**Task instructions:**
Reproduce the forum post on leg build, strength training and vertical jumping below word for word, in full.

**Selected text:**
☆ ☆ ☆ ☆

Shorter stockier legs, shorter toes, indicates strength dominance, less tendon elasticity in general... so ST might be a better route (maybe). Longer legs, longer toes may indicate greater tendon elasticity and plyos may benefit you more, or rather, you may respond to plyos better. There are plenty of athletes that only do plyos and become high fliers and can't squat shit. But that doesn't work for us for the most part. Similarly, getting "stronger," and I put that in quotes because muscle strength gained in a squat doesn't transfer over to a running vertical jump for everyone the same way so the "strength" being applied during the jump is questionable, doesn't work for everyone either. You hear a few success stories here and there (Kingfush on this forum but i haven't seen his running vert not sure if it exists or his sprint times but if you want to squat to improve your vert, take at least 2 years and devote yourself to weightlifting. Many here take that route, and I haven't seen a single success story yet except for kingfish. As a newbie on this forum, I want you to synthesize your own ideas, like I did, instead of being sucked into the dominant paradigm.
Getting stronger over the past two years (not being able to squat 225 to being able to double 315lbs for two sets) made me slower, and decreased my running vertical jump. But I didn't sprint or jump at the same time. Currently, i am improving my lunge strength (right now doing 190lbs with each leg with dumbells) while doing plyos so we'll see how that goes.

☆ ☆ ☆ ☆

**Data supplied:**
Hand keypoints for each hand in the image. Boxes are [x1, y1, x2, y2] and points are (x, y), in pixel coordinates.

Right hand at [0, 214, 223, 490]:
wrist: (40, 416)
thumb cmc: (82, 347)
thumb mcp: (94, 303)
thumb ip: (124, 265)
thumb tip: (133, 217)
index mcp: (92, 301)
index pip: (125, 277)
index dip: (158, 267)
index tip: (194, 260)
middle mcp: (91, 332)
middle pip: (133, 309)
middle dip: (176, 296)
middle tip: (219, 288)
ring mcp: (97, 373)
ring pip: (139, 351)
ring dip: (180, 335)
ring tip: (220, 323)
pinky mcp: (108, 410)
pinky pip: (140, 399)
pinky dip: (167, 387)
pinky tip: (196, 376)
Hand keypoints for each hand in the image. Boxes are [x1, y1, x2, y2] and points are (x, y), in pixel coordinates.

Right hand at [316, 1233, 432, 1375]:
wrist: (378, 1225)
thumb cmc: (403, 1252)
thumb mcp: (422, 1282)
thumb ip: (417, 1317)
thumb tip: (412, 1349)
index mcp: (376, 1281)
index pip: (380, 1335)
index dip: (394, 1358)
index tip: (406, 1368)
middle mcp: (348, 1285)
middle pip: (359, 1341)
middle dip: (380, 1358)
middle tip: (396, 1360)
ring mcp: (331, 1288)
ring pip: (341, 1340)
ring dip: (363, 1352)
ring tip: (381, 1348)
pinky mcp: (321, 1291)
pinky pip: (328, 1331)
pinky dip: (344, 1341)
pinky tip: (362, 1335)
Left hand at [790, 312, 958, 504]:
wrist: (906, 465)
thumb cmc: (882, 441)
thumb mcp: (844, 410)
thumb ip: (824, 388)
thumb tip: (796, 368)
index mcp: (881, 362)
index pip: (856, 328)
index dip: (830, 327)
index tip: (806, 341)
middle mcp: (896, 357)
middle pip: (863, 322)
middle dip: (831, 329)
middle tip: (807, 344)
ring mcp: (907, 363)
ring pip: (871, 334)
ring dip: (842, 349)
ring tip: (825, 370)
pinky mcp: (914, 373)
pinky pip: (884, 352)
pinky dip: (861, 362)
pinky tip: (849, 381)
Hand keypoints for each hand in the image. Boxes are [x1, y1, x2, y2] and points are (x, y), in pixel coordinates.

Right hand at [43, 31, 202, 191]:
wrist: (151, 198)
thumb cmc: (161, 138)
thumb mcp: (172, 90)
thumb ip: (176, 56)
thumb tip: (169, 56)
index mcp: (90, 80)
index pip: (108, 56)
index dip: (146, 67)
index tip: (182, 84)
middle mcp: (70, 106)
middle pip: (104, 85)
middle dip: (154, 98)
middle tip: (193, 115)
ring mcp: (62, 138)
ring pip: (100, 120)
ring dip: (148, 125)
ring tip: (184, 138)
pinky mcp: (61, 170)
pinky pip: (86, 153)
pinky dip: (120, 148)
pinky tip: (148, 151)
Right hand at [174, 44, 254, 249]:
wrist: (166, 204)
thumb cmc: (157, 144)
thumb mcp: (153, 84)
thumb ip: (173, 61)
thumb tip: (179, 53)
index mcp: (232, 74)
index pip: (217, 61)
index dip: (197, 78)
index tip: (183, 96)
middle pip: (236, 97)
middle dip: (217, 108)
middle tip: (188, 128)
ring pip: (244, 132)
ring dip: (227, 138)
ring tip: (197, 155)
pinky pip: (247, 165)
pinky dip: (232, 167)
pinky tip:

☆ ☆ ☆ ☆

**Output below:**
Shorter stockier legs, shorter toes, indicates strength dominance, less tendon elasticity in general... so ST might be a better route (maybe). Longer legs, longer toes may indicate greater tendon elasticity and plyos may benefit you more, or rather, you may respond to plyos better. There are plenty of athletes that only do plyos and become high fliers and can't squat shit. But that doesn't work for us for the most part. Similarly, getting "stronger," and I put that in quotes because muscle strength gained in a squat doesn't transfer over to a running vertical jump for everyone the same way so the "strength" being applied during the jump is questionable, doesn't work for everyone either. You hear a few success stories here and there (Kingfush on this forum but i haven't seen his running vert not sure if it exists or his sprint times but if you want to squat to improve your vert, take at least 2 years and devote yourself to weightlifting. Many here take that route, and I haven't seen a single success story yet except for kingfish. As a newbie on this forum, I want you to synthesize your own ideas, like I did, instead of being sucked into the dominant paradigm.
Getting stronger over the past two years (not being able to squat 225 to being able to double 315lbs for two sets) made me slower, and decreased my running vertical jump. But I didn't sprint or jump at the same time. Currently, i am improving my lunge strength (right now doing 190lbs with each leg with dumbells) while doing plyos so we'll see how that goes.